What this task involves ▸
Having read the records, set them all down exactly as they appear.

Items listed in a dataset ▸
╔══

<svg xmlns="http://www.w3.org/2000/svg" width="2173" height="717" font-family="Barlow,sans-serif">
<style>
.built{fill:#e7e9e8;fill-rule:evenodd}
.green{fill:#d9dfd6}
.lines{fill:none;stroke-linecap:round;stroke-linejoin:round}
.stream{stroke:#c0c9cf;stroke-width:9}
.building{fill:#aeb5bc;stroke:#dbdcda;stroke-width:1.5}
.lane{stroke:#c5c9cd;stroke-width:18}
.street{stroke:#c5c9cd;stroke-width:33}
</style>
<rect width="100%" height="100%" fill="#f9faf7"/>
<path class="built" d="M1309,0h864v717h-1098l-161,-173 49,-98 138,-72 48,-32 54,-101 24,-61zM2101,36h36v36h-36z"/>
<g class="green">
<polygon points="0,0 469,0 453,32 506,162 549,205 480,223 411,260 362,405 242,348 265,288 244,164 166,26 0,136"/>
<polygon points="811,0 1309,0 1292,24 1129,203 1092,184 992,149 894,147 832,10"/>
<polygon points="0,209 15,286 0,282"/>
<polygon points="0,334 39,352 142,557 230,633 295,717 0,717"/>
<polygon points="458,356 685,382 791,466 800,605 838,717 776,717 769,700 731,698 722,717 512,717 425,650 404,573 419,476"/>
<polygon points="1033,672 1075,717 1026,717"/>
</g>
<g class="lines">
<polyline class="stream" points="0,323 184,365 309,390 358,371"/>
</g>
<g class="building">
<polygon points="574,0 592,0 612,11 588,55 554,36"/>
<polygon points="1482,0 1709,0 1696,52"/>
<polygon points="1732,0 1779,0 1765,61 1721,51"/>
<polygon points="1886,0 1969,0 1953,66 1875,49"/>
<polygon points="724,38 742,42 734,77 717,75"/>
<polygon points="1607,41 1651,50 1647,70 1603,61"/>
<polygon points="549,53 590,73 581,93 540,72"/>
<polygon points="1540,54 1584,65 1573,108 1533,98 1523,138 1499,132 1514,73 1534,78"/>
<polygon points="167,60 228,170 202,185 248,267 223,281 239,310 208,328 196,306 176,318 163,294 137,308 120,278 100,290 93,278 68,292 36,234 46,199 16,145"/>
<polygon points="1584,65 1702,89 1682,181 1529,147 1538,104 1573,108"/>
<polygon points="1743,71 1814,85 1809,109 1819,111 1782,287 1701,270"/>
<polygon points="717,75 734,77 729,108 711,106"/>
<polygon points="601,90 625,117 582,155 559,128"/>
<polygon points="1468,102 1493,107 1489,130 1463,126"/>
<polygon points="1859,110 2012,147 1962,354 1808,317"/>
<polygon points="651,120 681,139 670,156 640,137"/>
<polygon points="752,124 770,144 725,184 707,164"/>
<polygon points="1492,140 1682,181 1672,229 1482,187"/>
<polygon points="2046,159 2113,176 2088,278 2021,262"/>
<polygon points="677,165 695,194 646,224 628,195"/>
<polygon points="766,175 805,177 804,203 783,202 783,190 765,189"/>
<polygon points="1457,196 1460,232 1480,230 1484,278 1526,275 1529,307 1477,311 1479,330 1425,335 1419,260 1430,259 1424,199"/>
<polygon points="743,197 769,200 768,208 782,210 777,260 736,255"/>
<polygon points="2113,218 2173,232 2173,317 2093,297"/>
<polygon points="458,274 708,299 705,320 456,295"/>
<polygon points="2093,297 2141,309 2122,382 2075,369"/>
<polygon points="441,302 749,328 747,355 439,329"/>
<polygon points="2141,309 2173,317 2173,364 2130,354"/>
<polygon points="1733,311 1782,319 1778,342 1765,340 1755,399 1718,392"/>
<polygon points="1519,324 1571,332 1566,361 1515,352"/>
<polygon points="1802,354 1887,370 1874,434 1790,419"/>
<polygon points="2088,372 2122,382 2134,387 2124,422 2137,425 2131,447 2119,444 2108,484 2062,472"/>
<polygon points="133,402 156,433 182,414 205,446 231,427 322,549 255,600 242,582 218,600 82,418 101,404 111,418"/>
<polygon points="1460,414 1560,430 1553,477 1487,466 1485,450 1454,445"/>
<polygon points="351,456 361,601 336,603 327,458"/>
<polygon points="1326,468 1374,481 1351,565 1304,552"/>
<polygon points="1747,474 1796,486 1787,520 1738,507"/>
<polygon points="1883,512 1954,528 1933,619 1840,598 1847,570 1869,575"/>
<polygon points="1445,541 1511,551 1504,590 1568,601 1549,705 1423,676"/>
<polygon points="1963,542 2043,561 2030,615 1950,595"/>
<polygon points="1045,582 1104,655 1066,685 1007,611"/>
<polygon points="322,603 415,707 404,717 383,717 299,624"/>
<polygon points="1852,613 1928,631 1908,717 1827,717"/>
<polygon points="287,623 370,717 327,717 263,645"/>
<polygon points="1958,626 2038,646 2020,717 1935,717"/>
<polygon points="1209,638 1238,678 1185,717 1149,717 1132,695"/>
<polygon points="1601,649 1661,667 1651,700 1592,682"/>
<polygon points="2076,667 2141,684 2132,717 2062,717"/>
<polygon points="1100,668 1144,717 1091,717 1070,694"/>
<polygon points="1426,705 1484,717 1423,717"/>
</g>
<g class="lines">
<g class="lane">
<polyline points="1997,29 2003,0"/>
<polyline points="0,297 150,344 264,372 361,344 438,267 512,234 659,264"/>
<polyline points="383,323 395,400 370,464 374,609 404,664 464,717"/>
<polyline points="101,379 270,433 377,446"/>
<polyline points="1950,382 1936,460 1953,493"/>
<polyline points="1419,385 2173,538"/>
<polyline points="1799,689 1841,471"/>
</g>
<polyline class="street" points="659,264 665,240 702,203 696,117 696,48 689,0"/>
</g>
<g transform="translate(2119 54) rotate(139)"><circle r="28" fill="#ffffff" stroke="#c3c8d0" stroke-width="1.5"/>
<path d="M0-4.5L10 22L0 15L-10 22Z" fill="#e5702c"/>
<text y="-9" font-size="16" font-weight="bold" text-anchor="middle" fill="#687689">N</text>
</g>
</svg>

╚══

Answer box ▸
<svg xmlns="http://www.w3.org/2000/svg" width="2173" height="717" font-family="Barlow,sans-serif">
<style>
.built{fill:#e7e9e8;fill-rule:evenodd}
.green{fill:#d9dfd6}
.lines{fill:none;stroke-linecap:round;stroke-linejoin:round}
.stream{stroke:#c0c9cf;stroke-width:9}
.building{fill:#aeb5bc;stroke:#dbdcda;stroke-width:1.5}
.lane{stroke:#c5c9cd;stroke-width:18}
.street{stroke:#c5c9cd;stroke-width:33}
</style>
<rect width="100%" height="100%" fill="#f9faf7"/>
<path class="built" d="M1309,0h864v717h-1098l-161,-173 49,-98 138,-72 48,-32 54,-101 24,-61zM2101,36h36v36h-36z"/>
<g class="green">
<polygon points="0,0 469,0 453,32 506,162 549,205 480,223 411,260 362,405 242,348 265,288 244,164 166,26 0,136"/>
<polygon points="811,0 1309,0 1292,24 1129,203 1092,184 992,149 894,147 832,10"/>
<polygon points="0,209 15,286 0,282"/>
<polygon points="0,334 39,352 142,557 230,633 295,717 0,717"/>
<polygon points="458,356 685,382 791,466 800,605 838,717 776,717 769,700 731,698 722,717 512,717 425,650 404,573 419,476"/>
<polygon points="1033,672 1075,717 1026,717"/>
</g>
<g class="lines">
<polyline class="stream" points="0,323 184,365 309,390 358,371"/>
</g>
<g class="building">
<polygon points="574,0 592,0 612,11 588,55 554,36"/>
<polygon points="1482,0 1709,0 1696,52"/>
<polygon points="1732,0 1779,0 1765,61 1721,51"/>
<polygon points="1886,0 1969,0 1953,66 1875,49"/>
<polygon points="724,38 742,42 734,77 717,75"/>
<polygon points="1607,41 1651,50 1647,70 1603,61"/>
<polygon points="549,53 590,73 581,93 540,72"/>
<polygon points="1540,54 1584,65 1573,108 1533,98 1523,138 1499,132 1514,73 1534,78"/>
<polygon points="167,60 228,170 202,185 248,267 223,281 239,310 208,328 196,306 176,318 163,294 137,308 120,278 100,290 93,278 68,292 36,234 46,199 16,145"/>
<polygon points="1584,65 1702,89 1682,181 1529,147 1538,104 1573,108"/>
<polygon points="1743,71 1814,85 1809,109 1819,111 1782,287 1701,270"/>
<polygon points="717,75 734,77 729,108 711,106"/>
<polygon points="601,90 625,117 582,155 559,128"/>
<polygon points="1468,102 1493,107 1489,130 1463,126"/>
<polygon points="1859,110 2012,147 1962,354 1808,317"/>
<polygon points="651,120 681,139 670,156 640,137"/>
<polygon points="752,124 770,144 725,184 707,164"/>
<polygon points="1492,140 1682,181 1672,229 1482,187"/>
<polygon points="2046,159 2113,176 2088,278 2021,262"/>
<polygon points="677,165 695,194 646,224 628,195"/>
<polygon points="766,175 805,177 804,203 783,202 783,190 765,189"/>
<polygon points="1457,196 1460,232 1480,230 1484,278 1526,275 1529,307 1477,311 1479,330 1425,335 1419,260 1430,259 1424,199"/>
<polygon points="743,197 769,200 768,208 782,210 777,260 736,255"/>
<polygon points="2113,218 2173,232 2173,317 2093,297"/>
<polygon points="458,274 708,299 705,320 456,295"/>
<polygon points="2093,297 2141,309 2122,382 2075,369"/>
<polygon points="441,302 749,328 747,355 439,329"/>
<polygon points="2141,309 2173,317 2173,364 2130,354"/>
<polygon points="1733,311 1782,319 1778,342 1765,340 1755,399 1718,392"/>
<polygon points="1519,324 1571,332 1566,361 1515,352"/>
<polygon points="1802,354 1887,370 1874,434 1790,419"/>
<polygon points="2088,372 2122,382 2134,387 2124,422 2137,425 2131,447 2119,444 2108,484 2062,472"/>
<polygon points="133,402 156,433 182,414 205,446 231,427 322,549 255,600 242,582 218,600 82,418 101,404 111,418"/>
<polygon points="1460,414 1560,430 1553,477 1487,466 1485,450 1454,445"/>
<polygon points="351,456 361,601 336,603 327,458"/>
<polygon points="1326,468 1374,481 1351,565 1304,552"/>
<polygon points="1747,474 1796,486 1787,520 1738,507"/>
<polygon points="1883,512 1954,528 1933,619 1840,598 1847,570 1869,575"/>
<polygon points="1445,541 1511,551 1504,590 1568,601 1549,705 1423,676"/>
<polygon points="1963,542 2043,561 2030,615 1950,595"/>
<polygon points="1045,582 1104,655 1066,685 1007,611"/>
<polygon points="322,603 415,707 404,717 383,717 299,624"/>
<polygon points="1852,613 1928,631 1908,717 1827,717"/>
<polygon points="287,623 370,717 327,717 263,645"/>
<polygon points="1958,626 2038,646 2020,717 1935,717"/>
<polygon points="1209,638 1238,678 1185,717 1149,717 1132,695"/>
<polygon points="1601,649 1661,667 1651,700 1592,682"/>
<polygon points="2076,667 2141,684 2132,717 2062,717"/>
<polygon points="1100,668 1144,717 1091,717 1070,694"/>
<polygon points="1426,705 1484,717 1423,717"/>
</g>
<g class="lines">
<g class="lane">
<polyline points="1997,29 2003,0"/>
<polyline points="0,297 150,344 264,372 361,344 438,267 512,234 659,264"/>
<polyline points="383,323 395,400 370,464 374,609 404,664 464,717"/>
<polyline points="101,379 270,433 377,446"/>
<polyline points="1950,382 1936,460 1953,493"/>
<polyline points="1419,385 2173,538"/>
<polyline points="1799,689 1841,471"/>
</g>
<polyline class="street" points="659,264 665,240 702,203 696,117 696,48 689,0"/>
</g>
<g transform="translate(2119 54) rotate(139)"><circle r="28" fill="#ffffff" stroke="#c3c8d0" stroke-width="1.5"/>
<path d="M0-4.5L10 22L0 15L-10 22Z" fill="#e5702c"/>
<text y="-9" font-size="16" font-weight="bold" text-anchor="middle" fill="#687689">N</text>
</g>
</svg>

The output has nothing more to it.